Esse imaginário ganhou forma ao longo de 2026, ano em que o projeto começou a revelar a sua música e chegou também aos palcos. A estreia ao vivo aconteceu a 23 de julho, no palco principal do BeLive Trofa, apenas dois dias antes da edição do primeiro álbum, Machines Don’t Sleep, lançado a 25 de julho.
A formação junta Ana Sousa na voz, Simão Matos na guitarra elétrica, Paulo Portela no baixo e synth, David Paiva na bateria, Manuel Loureiro em pad e programação e André Maia na programação, guitarra elétrica e synth.

Antes do álbum, os Crow Machine foram construindo o seu percurso através de vários lançamentos. I’ll Still chegou em março, seguido do EP Black Feathers Above the City em maio e do single Not a Beat em junho. Machines Don’t Sleep veio depois reunir oito temas: Desire, We Paint, You Pull Me In, Two Bodies, Time Streches, Not a Beat, My Hands Tremble e Somewhere.
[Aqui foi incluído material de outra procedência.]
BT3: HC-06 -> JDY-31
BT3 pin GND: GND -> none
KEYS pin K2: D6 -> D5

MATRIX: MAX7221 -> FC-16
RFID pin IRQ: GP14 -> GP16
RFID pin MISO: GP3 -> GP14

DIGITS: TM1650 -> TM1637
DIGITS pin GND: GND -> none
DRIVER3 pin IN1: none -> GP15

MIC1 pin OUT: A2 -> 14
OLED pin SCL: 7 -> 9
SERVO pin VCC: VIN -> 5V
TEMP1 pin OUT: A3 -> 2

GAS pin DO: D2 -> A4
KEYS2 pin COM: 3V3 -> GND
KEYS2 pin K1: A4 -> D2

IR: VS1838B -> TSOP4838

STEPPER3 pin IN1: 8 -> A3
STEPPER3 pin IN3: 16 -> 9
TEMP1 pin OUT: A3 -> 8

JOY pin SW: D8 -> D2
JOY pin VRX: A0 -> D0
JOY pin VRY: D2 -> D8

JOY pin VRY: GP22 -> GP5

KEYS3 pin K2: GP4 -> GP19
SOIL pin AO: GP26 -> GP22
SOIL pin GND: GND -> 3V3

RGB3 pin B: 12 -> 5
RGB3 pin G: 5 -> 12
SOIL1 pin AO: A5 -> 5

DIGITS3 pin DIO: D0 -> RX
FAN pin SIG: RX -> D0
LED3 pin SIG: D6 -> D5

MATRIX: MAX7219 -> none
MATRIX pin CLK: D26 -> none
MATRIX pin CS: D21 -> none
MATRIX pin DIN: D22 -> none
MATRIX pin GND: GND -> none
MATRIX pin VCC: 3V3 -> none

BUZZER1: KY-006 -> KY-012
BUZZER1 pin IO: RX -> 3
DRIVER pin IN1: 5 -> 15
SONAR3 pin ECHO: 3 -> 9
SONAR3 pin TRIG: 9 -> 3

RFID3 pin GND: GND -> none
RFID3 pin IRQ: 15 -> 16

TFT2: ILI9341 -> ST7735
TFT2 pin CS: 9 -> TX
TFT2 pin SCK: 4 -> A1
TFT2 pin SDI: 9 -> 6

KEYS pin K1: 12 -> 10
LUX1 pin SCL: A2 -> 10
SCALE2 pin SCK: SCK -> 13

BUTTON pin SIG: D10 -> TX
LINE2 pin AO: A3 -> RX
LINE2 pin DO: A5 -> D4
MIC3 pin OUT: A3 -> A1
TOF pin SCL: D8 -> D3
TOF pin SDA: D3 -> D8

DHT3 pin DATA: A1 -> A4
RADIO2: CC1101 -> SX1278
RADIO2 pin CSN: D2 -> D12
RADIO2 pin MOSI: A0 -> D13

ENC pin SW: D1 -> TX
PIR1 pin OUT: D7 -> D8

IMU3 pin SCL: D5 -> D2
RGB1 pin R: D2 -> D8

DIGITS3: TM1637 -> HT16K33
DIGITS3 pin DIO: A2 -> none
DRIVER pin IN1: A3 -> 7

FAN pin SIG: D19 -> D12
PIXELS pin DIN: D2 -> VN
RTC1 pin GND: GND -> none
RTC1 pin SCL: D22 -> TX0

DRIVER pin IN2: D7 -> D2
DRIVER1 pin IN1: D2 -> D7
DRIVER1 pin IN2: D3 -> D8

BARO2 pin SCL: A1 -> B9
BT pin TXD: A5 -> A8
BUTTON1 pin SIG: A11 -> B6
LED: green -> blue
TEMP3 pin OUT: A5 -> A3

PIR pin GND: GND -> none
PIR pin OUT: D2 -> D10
O corvo surge como símbolo de inteligência, sobrevivência, transformação e movimento, enquanto a banda trabalha uma ideia de corpos ligados a um universo robótico e mecânico, onde emoção, distância e ligação se cruzam constantemente.
É neste contexto que Not a Beat ganha particular peso. A frase-manifesto associada ao tema — “Not a beat, but a tide” — aponta diretamente para uma relação humana que procura existir para além do ritmo mecânico. A ideia de “dois corpos a aprender a distância” reforça esse contraste entre proximidade, separação e automatismo que percorre grande parte da linguagem conceptual dos Crow Machine.
Desire, outro dos temas destacados pela própria banda, abre Machines Don’t Sleep e funciona como uma das portas de entrada para um disco em que guitarras, baixo, bateria, sintetizadores e programação eletrónica se cruzam dentro de uma produção densa e atmosférica. A autoria e composição são de Manuel Loureiro, enquanto André Maia assina a produção. A distribuição digital é de Ditto Music.






A componente visual assume também um papel central. Em palco, os Crow Machine procuram prolongar o ambiente das gravações através de um espetáculo escuro, físico e performativo, onde a voz, a secção rítmica, as guitarras e a produção eletrónica convergem com uma forte dimensão visual.
Depois da estreia no BeLive Trofa, a banda voltou a atuar em agosto, nas Festas de Nossa Senhora das Dores, na Abelheira, e integrou também a programação da Feira das Cebolas, em Castêlo da Maia. Ao vivo é de sublinhar os ritmos hipnóticos e a componente performativa do projeto.
Ainda com um percurso recente, os Crow Machine apresentam já uma identidade definida entre eletrónica, darkwave, industrial e rock. Machines Don’t Sleep funciona como o primeiro corpo completo dessa linguagem: um disco construído entre a frieza das máquinas e a fragilidade humana, onde a tensão entre ambas não é apenas estética, mas parte central da narrativa da banda.